In the end, the greatest irony of our educational moment is that we live in an age of unprecedented access to human knowledge, yet we've somehow convinced ourselves that learning requires the mediation of venture capitalists. We possess libraries that would have made Alexandria weep with envy, yet we're persuaded that education cannot occur without the blessing of algorithm designers who wouldn't recognize Socrates if he debugged their code.

The charlatans will continue their rounds, of course, selling new vintages of digital snake oil to the same credulous administrators, promising that this time, surely, their platform will solve everything.
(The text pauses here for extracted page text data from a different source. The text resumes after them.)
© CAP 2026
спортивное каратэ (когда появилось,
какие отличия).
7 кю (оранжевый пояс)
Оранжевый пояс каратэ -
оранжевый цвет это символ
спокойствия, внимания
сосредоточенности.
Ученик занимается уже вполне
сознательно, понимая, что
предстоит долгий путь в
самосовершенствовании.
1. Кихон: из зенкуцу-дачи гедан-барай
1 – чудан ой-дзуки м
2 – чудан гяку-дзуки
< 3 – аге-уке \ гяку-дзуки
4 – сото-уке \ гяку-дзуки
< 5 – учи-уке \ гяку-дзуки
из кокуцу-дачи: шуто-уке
The hedonic treadmill of reform will continue its relentless revolution, grinding up teachers and children in its gears while generating handsome returns for distant shareholders.

But perhaps, in quiet moments between sales pitches, we might remember what education looked like before it became a "sector" to be disrupted—when it was simply the ancient and noble work of helping young people become thoughtful adults. That vision requires no platform, demands no subscription fee, and cannot be optimized, monetized, or scaled. It requires only what we seem to have forgotten how to provide: competent adults willing to do the patient, undramatic work of teaching.

Such a radical notion, in our enlightened age, borders on the subversive.